------ RECORDED DATA ------
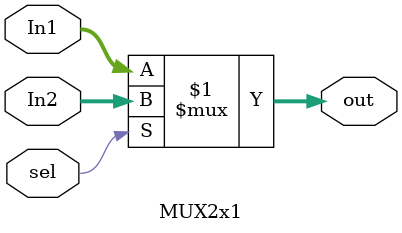
<source format=v>
module MUX2x1 (
    input [31:0] In1,In2,
    input sel,
    output [31:0] out
);

assign out = sel? In2 : In1;

endmodule


</source>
------
_TASK STATEMENT:_ Set down, unchanged, the line that contains "output [31:0] out" together with every later line in the records, through the last one.

_ANSWER SECTION:_
    output [31:0] out
);

assign out = sel? In2 : In1;

endmodule


</source>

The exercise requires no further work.